> **Information provided**
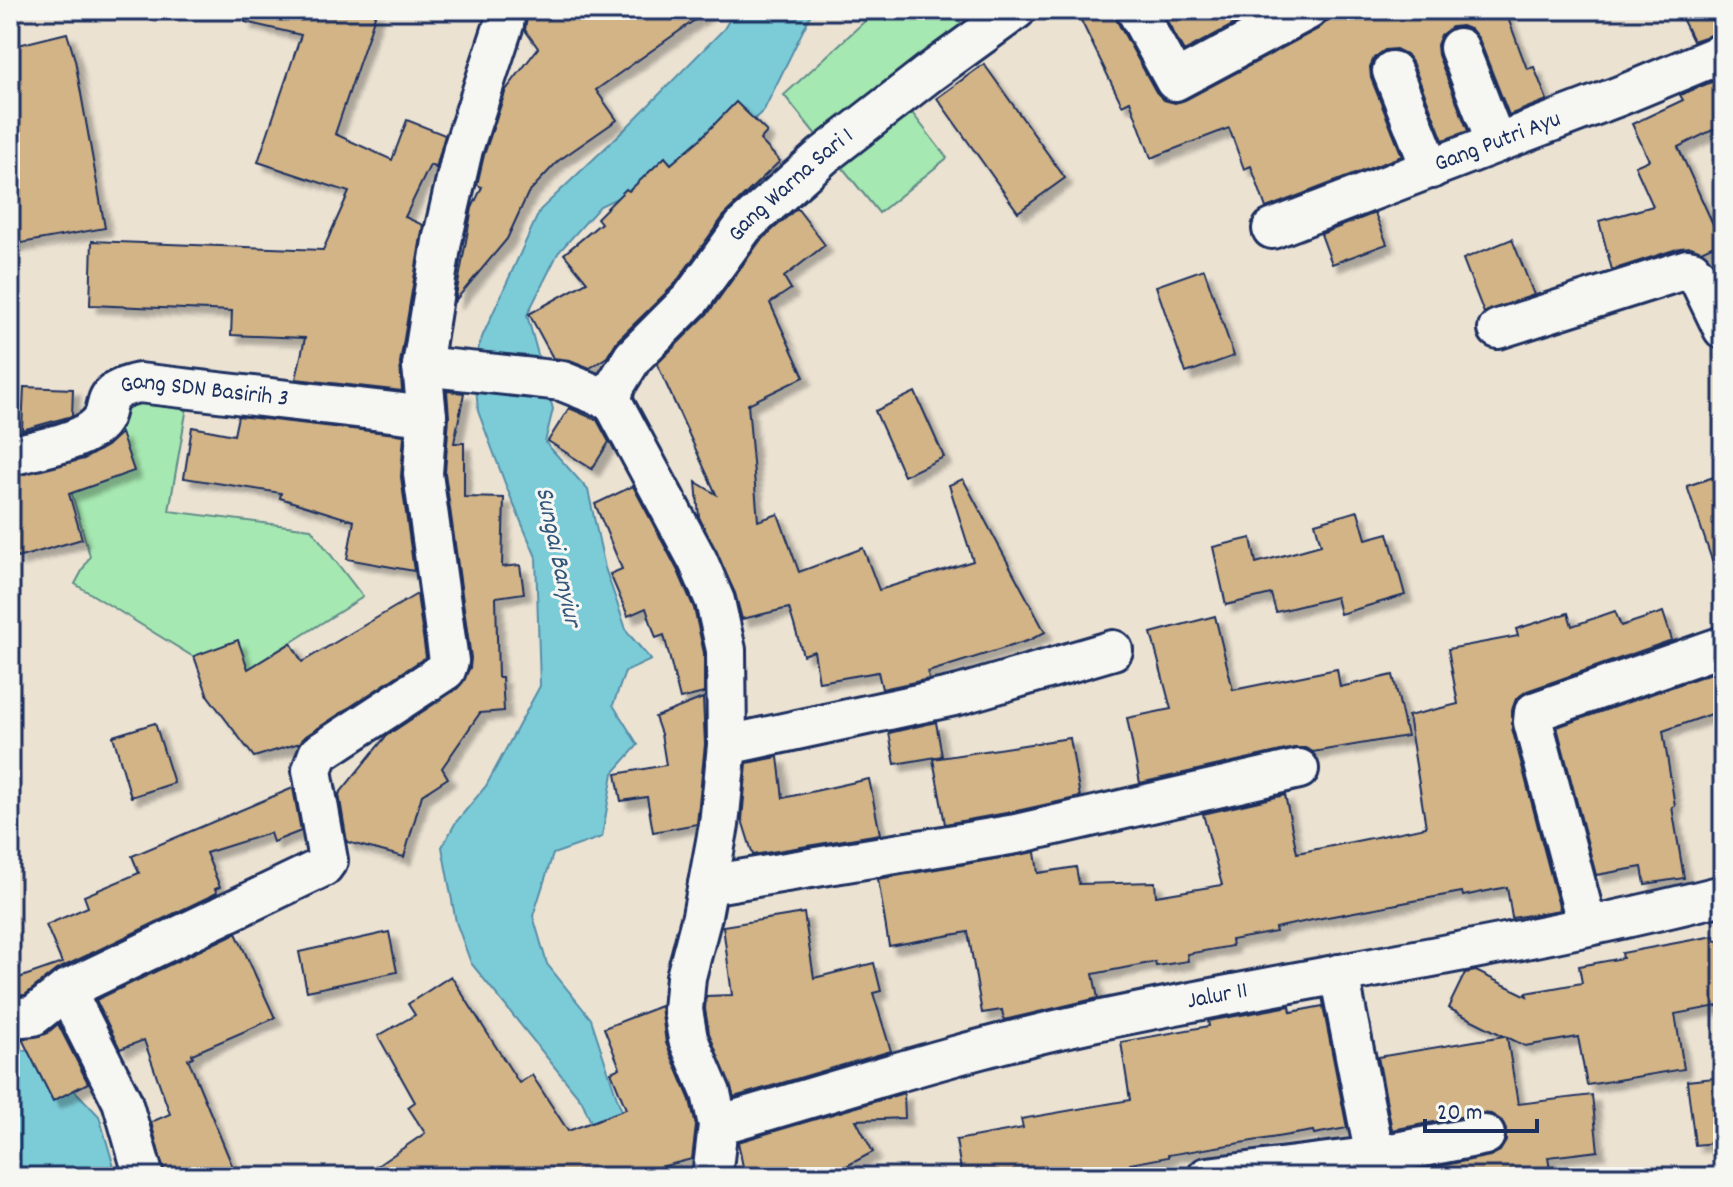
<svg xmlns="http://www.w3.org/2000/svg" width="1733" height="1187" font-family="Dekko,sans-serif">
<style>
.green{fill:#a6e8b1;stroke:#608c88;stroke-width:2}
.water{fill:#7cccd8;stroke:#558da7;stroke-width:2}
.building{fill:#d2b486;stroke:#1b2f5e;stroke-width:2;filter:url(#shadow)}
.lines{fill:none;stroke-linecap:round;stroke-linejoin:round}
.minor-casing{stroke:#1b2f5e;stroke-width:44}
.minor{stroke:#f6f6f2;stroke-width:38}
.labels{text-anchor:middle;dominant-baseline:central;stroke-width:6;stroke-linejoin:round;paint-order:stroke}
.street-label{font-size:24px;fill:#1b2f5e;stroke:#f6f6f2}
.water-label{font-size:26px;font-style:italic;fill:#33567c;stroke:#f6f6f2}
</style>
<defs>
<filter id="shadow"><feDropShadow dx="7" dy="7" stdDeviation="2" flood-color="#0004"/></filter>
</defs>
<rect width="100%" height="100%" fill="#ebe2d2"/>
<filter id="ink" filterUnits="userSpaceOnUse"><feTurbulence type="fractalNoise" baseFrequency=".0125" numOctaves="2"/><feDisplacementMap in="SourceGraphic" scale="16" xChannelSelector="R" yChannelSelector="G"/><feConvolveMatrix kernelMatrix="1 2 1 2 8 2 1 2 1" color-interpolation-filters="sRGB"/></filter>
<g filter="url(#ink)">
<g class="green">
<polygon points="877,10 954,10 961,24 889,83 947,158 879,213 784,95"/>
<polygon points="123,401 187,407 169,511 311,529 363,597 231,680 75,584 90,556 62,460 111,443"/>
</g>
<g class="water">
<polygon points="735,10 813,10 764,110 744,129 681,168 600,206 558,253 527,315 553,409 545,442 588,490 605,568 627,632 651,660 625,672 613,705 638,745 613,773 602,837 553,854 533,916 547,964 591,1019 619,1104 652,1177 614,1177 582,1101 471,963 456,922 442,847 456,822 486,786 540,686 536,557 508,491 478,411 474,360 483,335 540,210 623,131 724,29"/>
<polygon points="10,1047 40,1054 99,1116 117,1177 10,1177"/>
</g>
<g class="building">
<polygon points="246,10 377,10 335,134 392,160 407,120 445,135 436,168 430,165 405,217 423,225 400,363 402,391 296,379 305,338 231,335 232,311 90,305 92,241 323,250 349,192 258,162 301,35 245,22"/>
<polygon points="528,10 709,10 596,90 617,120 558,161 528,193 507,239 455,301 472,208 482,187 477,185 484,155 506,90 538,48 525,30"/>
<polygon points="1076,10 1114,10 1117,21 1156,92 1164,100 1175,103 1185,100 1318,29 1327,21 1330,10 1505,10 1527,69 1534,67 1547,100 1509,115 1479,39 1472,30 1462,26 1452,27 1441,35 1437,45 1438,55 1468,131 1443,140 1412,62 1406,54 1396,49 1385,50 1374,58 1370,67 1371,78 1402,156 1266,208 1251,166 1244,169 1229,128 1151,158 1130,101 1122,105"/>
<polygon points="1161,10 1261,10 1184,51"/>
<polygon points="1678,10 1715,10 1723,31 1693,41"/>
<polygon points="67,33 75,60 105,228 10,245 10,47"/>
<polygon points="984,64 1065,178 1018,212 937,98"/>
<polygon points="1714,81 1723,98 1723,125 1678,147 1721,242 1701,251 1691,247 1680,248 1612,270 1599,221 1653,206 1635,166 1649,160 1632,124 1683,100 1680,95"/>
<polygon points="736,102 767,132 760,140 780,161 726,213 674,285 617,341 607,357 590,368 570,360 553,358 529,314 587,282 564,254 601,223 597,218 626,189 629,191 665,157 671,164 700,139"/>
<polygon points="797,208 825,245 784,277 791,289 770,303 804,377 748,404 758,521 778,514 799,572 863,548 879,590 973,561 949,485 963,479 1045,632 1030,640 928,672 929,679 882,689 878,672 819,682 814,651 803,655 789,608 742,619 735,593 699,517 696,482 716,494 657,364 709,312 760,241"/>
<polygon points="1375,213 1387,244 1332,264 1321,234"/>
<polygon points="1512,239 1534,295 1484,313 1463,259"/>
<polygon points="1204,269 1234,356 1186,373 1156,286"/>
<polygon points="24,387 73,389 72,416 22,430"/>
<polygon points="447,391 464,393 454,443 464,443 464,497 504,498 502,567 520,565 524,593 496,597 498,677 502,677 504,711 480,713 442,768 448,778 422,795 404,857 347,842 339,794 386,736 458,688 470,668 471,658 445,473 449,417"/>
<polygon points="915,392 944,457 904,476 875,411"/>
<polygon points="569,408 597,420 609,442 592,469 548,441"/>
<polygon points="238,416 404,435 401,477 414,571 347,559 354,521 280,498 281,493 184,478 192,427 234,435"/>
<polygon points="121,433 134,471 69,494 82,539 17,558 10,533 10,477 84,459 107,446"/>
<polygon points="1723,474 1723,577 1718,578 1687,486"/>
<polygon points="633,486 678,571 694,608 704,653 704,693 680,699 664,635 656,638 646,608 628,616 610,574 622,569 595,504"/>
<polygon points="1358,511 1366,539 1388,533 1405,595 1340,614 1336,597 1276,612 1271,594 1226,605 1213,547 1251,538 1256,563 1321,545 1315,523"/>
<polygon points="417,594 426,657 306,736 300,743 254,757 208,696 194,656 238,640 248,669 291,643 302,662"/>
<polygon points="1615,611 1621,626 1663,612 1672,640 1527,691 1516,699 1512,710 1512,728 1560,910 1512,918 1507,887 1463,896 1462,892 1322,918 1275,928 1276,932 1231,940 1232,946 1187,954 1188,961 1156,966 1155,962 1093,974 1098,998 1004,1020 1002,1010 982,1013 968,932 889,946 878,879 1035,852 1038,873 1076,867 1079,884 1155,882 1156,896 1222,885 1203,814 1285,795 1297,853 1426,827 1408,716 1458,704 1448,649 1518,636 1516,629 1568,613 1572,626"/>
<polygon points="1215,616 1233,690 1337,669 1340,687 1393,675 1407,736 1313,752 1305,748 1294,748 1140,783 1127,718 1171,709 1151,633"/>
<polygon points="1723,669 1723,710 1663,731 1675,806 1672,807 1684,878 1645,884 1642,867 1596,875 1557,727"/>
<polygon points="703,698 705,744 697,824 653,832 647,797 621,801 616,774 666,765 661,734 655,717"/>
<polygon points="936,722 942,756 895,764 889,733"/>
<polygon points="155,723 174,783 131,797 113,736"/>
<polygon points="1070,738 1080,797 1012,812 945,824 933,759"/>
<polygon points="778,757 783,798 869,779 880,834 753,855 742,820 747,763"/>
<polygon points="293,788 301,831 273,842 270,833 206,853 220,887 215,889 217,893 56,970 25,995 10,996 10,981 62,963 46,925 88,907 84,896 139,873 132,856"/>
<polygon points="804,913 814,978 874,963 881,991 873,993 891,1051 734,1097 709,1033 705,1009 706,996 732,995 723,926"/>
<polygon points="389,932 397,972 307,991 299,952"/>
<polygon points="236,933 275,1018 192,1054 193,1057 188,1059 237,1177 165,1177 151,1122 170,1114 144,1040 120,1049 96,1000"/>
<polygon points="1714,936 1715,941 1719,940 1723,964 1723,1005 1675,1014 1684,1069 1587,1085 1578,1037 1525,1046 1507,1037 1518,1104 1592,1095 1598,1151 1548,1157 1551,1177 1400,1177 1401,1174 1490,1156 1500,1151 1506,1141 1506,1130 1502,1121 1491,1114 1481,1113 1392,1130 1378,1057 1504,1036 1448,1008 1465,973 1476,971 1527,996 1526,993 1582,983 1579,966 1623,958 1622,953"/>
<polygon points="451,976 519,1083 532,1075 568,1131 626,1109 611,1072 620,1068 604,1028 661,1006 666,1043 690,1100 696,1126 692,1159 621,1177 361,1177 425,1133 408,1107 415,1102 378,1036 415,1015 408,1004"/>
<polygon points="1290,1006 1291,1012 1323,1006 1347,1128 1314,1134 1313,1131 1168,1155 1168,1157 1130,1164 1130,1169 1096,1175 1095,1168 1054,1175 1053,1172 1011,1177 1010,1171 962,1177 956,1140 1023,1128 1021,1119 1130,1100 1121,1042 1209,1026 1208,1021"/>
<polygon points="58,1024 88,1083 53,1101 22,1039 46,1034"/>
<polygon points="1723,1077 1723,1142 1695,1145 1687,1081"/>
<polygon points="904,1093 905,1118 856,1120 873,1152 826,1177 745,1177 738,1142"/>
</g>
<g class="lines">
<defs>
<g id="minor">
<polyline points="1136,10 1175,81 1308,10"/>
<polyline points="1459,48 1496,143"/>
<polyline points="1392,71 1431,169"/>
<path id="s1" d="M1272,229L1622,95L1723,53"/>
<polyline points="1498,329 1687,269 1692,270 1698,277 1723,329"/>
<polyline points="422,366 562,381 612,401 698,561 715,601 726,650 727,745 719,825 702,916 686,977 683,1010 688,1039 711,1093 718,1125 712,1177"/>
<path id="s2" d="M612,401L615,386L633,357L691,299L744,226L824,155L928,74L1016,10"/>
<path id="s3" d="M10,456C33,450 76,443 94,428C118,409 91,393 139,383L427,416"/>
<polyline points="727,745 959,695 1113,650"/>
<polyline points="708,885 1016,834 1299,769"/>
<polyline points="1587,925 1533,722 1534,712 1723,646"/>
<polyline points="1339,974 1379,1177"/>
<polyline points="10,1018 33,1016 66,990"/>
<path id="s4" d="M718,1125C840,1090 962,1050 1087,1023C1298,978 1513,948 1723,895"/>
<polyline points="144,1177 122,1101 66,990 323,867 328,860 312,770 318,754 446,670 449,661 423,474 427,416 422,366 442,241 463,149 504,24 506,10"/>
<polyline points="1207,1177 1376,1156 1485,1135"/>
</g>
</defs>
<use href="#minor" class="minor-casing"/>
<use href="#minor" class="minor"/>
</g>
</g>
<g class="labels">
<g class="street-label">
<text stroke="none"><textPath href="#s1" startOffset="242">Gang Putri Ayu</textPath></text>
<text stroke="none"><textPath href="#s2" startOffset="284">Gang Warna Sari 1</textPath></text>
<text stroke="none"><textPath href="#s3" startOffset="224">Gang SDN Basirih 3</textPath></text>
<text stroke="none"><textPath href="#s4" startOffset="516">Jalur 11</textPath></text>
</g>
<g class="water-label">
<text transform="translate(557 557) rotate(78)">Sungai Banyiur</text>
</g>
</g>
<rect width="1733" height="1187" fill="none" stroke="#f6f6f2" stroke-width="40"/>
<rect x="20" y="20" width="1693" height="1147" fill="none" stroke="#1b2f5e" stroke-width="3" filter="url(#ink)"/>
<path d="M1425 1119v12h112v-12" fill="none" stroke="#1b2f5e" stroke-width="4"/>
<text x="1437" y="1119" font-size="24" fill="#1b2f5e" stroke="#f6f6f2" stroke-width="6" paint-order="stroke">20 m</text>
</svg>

> **Work to complete**
Copy every line of the data where "lines" is found.

> **Response box**
.lines{fill:none;stroke-linecap:round;stroke-linejoin:round}
<g class="lines">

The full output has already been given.